As to tax-inversions, conclusory sound bites should be replaced with concrete questions such as: (1) is current tax law promoting or inhibiting our competitive standing (and how and by what criteria are the impact(s) being measured and who is doing the measuring) and (2) might not the (inevitable?) increase in after-tax income as a result of an inversion enable the company to expand services, offer new products, hire more employees, pay higher wages, and increase dividend to shareholders (many of whom are holders of 401(k) and pension plans) and (3) would the additional taxable income created through such expansion yield a higher net amount of federal tax revenues? Would an affirmative answer to any of such questions alter the views of those opposed to inversions?  Would a negative answer alter the views of those supportive of inversions?  Or would evidence contrary to our presumptions and assumptions simply mean we haven’t collected enough (relevant) evidence?
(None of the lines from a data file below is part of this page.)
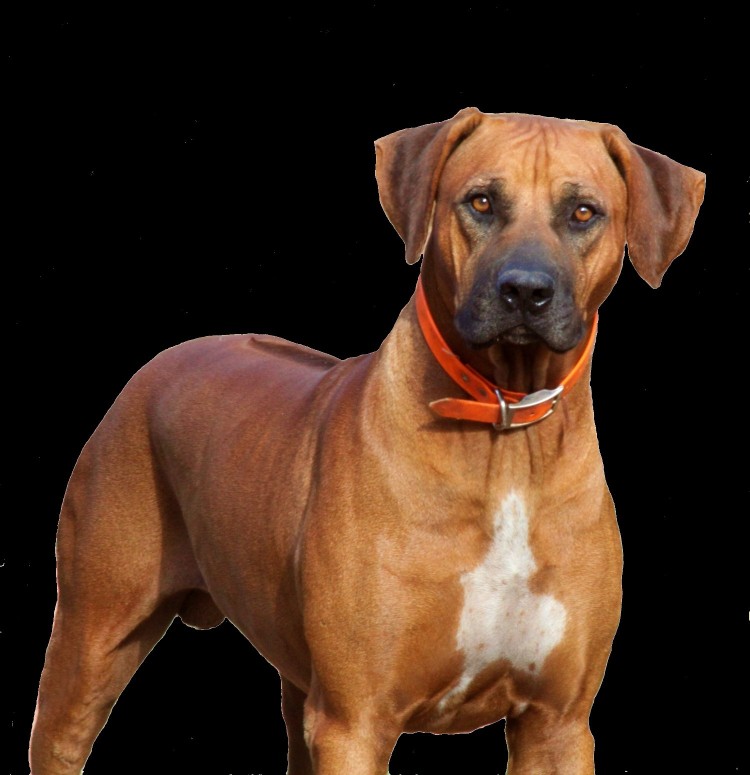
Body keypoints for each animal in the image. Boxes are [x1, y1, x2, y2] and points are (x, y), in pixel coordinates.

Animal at [29, 108, 705, 774]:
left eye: (583, 212)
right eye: (482, 201)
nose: (525, 290)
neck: (504, 429)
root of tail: (155, 364)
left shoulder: (557, 724)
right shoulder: (355, 722)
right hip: (92, 640)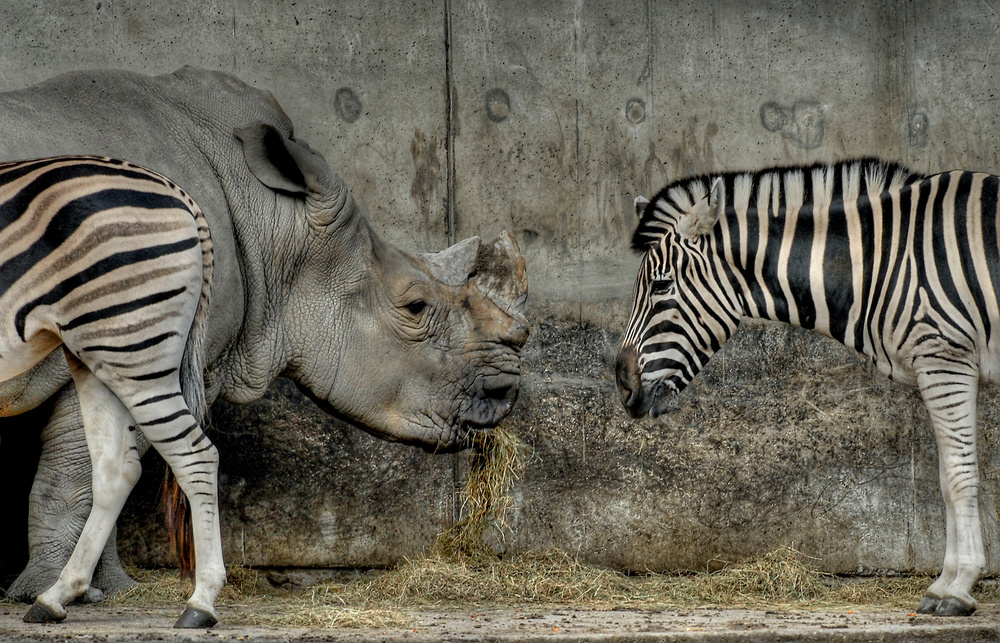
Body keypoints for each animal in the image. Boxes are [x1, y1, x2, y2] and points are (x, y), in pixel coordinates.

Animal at [0, 156, 222, 628]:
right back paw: (56, 596)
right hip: (97, 355)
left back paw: (201, 603)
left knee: (196, 455)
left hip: (131, 347)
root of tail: (181, 194)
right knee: (115, 469)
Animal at [616, 157, 1000, 620]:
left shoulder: (945, 358)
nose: (622, 384)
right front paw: (950, 583)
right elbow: (953, 473)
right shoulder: (949, 365)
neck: (880, 262)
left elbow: (956, 477)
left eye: (661, 286)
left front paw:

If the above questions are not the “right” or the “only” questions – and of course I present them as illustrative of a range of possible questions – then the discourse should expand or change to accommodate other or additional questions.  If we can move closer to consensus on the “questions” and insist on greater specificity on our objectives and the data that supports our positions, then we should be able more clearly to assess whether our disagreements are over goals or over (mere) causes and effects, in which latter case, let’s implement procedures to verify or refute the anticipated outcomes, and time periods over which to test the causes, effects, and outcomes.